Source Code

Overview

All source code may be found on the ICGC DCC GitHub repository.

Projects

Common Libraries (dcc-common)

Common Libraries GitHub repository

Reusable software modules used throughout the ICGC DCC projects described here.

Installation System (dcc-cm)

Configuration Management GitHub repository

Installation automation and configuration management (CM) system for DCC operational environments.

This project includes Ansible playbooks for provisioning ETL, Portal, Downloader and Submission systems as well as docker containers for provisioning software on docker hosts.

Storage System (dcc-storage)

Storage System GitHub repository

Software for uploading and downloading ICGC files in cloud environments. This system powers ICGC in the Cloud hosted at Collaboratory and AWS.

Submission System (dcc-submission)

Submission System GitHub repository

Software for accepting and validating ICGC clinical and experimental data files. This system powers https://submissions.dcc.icgc.org/ and provides the main input to the ETL system.

Data Download (dcc-download)

Data Download GitHub repository

Software component for Downloading data used by the Data Portal. Contains the client code as well the server which allows to download data over HTTPS.

Data Portal (dcc-portal)

Portal GitHub repository

Project powering the ICGC Data Portal used for exploring, visualizing, and downloading ICGC data.

The repository contains the source code which powers the Data Portal's API, UI, as well as the underlying query infrastructure.

Docs (dcc-docs)

Docs GitHub repository

Source code for this site.

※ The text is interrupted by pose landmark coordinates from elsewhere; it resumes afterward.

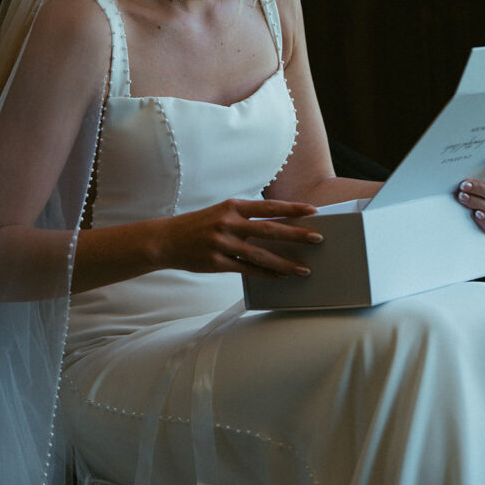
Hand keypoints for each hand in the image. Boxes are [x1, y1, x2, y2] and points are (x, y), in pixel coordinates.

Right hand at [155, 198, 321, 277]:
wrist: (166, 239)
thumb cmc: (199, 224)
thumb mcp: (222, 212)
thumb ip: (246, 217)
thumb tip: (277, 225)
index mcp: (232, 206)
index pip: (269, 206)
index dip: (292, 208)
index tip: (313, 211)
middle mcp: (228, 223)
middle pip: (269, 230)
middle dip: (296, 235)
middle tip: (318, 238)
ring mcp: (222, 243)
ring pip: (261, 255)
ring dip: (285, 264)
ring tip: (304, 270)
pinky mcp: (216, 262)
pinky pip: (246, 270)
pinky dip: (265, 275)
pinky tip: (280, 278)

Powered by mkdocs and GitHub Pages.

Release (dcc-release)

Release GitHub repository

Parent project for all the modules that make up the Release(ETL) pipeline for transforming project submissions into Data Portal products.

ID (dcc-id)

ID GitHub repository

The ID project is used by DCC ETL project to obfuscate sensitive clinical data. It generates surrogate IDs for submitted clinical data which are then used in the Data Portal.

Import (dcc-import)

Import GitHub repository

Project which contains all the import modules used for importing reference data for use by the ETL pipeline. Imported data is staged in MongoDB.

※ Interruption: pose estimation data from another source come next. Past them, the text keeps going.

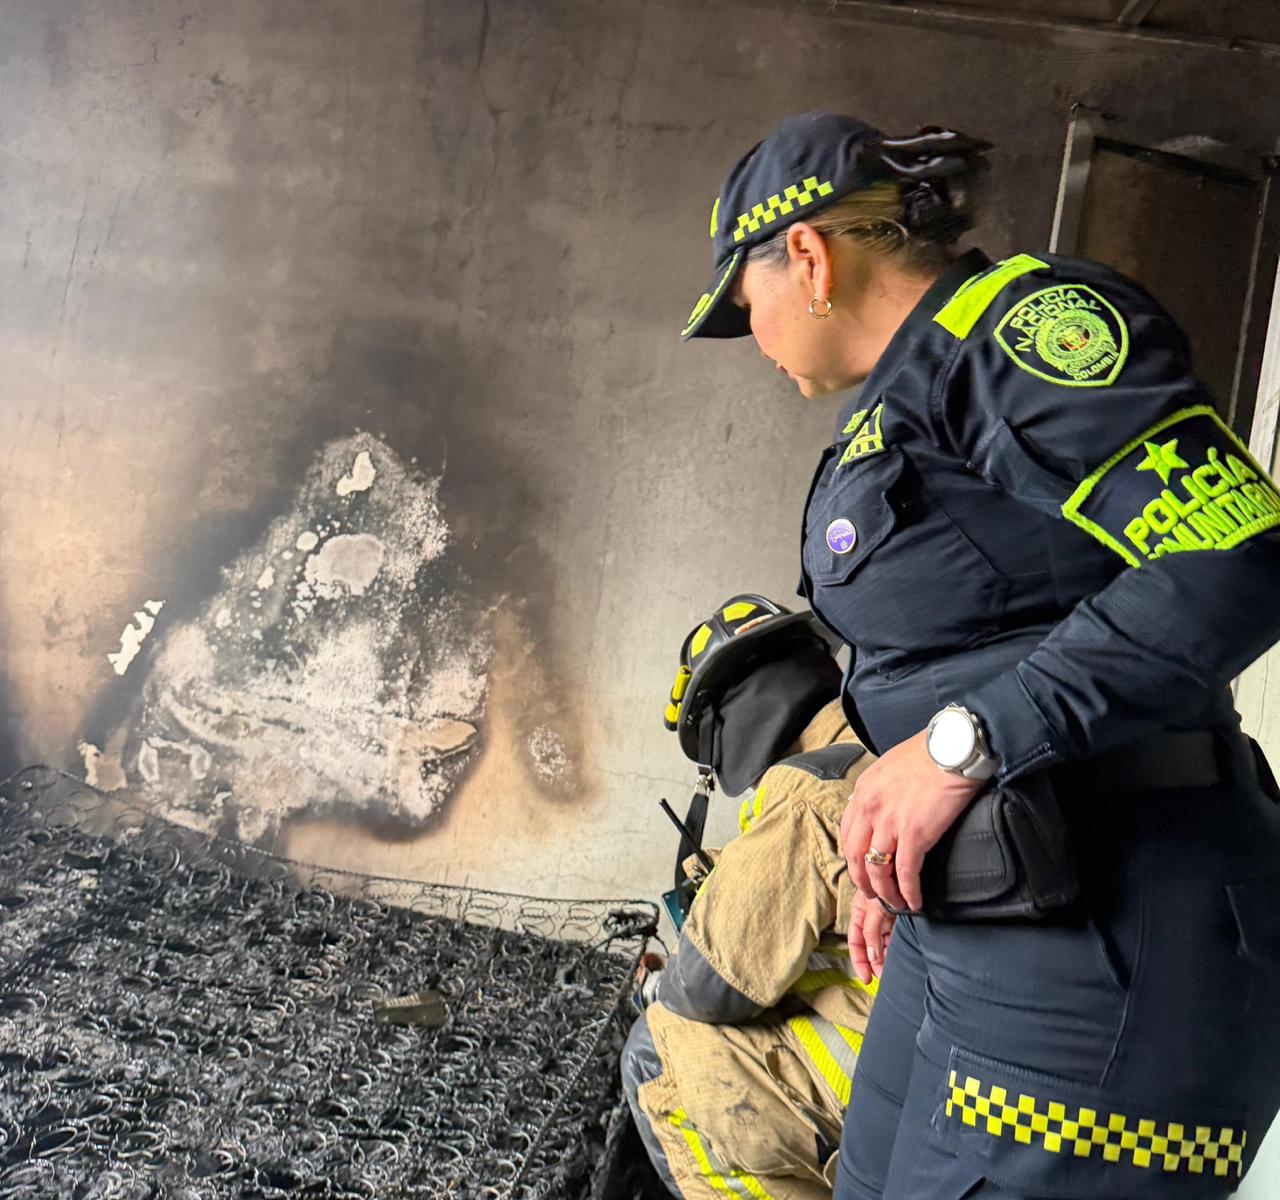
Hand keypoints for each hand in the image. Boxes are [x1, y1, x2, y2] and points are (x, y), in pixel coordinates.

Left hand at [839, 729, 982, 911]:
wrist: (954, 747)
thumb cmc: (930, 752)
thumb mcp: (890, 766)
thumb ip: (881, 789)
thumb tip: (883, 804)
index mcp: (864, 791)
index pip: (847, 833)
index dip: (853, 857)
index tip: (862, 869)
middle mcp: (870, 808)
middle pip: (855, 857)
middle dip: (862, 882)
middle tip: (873, 895)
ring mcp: (890, 823)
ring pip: (877, 870)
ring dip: (885, 893)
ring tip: (895, 904)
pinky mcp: (915, 834)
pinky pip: (906, 873)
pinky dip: (908, 892)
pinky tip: (914, 901)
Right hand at [847, 889, 894, 983]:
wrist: (906, 867)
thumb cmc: (884, 881)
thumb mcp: (873, 907)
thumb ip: (870, 931)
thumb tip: (872, 957)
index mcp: (860, 911)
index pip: (856, 942)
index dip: (859, 960)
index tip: (867, 979)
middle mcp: (871, 916)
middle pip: (870, 945)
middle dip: (875, 963)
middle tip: (884, 978)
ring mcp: (886, 917)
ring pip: (883, 943)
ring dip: (887, 957)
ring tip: (894, 971)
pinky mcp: (900, 917)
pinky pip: (896, 936)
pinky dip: (897, 947)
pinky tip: (902, 957)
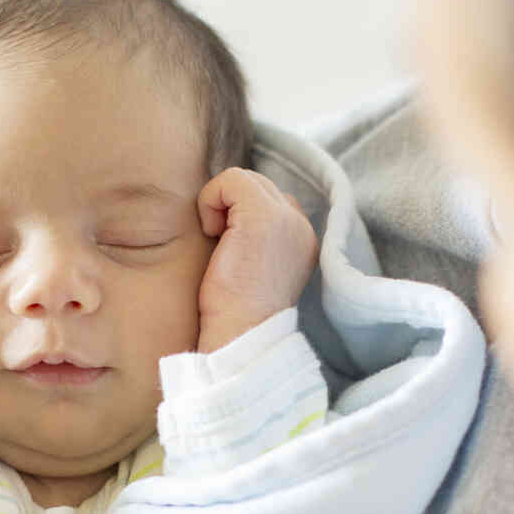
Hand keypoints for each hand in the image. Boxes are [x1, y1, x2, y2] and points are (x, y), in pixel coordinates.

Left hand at [195, 167, 318, 352]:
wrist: (240, 335)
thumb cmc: (234, 312)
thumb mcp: (253, 268)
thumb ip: (254, 238)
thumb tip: (227, 215)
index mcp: (303, 240)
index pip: (273, 200)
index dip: (240, 215)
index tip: (229, 248)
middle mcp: (301, 225)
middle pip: (258, 185)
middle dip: (229, 206)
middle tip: (219, 243)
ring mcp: (286, 219)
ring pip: (245, 179)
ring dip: (220, 203)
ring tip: (217, 239)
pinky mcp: (263, 216)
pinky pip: (231, 179)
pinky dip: (211, 199)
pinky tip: (211, 233)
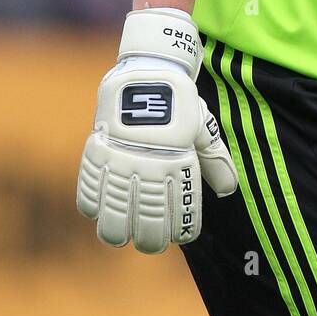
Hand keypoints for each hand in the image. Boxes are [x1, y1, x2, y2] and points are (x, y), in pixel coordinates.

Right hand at [77, 8, 238, 253]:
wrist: (147, 71)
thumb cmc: (180, 100)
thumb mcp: (202, 126)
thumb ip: (215, 159)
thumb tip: (228, 189)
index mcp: (179, 164)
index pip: (180, 212)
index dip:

Repository (dcc-repository)

Repository GitHub repository

Importer for the ICGC "Data Repository" feature which imports file metadata from various external data repositories.

iobio (dcc-iobio)

iobio GitHub repository

The ICGC customized iobio containers for accessing ICGC cloud based files. Currently contains the ICGC customized bam.iobio container.

Major changes over the base iobio container are related to security improvements and integration of the Score Client.

Parent (dcc-parent)

Parent POM GitHub repository

This project provides shared configuration for Maven builds for use in ICGC DCC projects.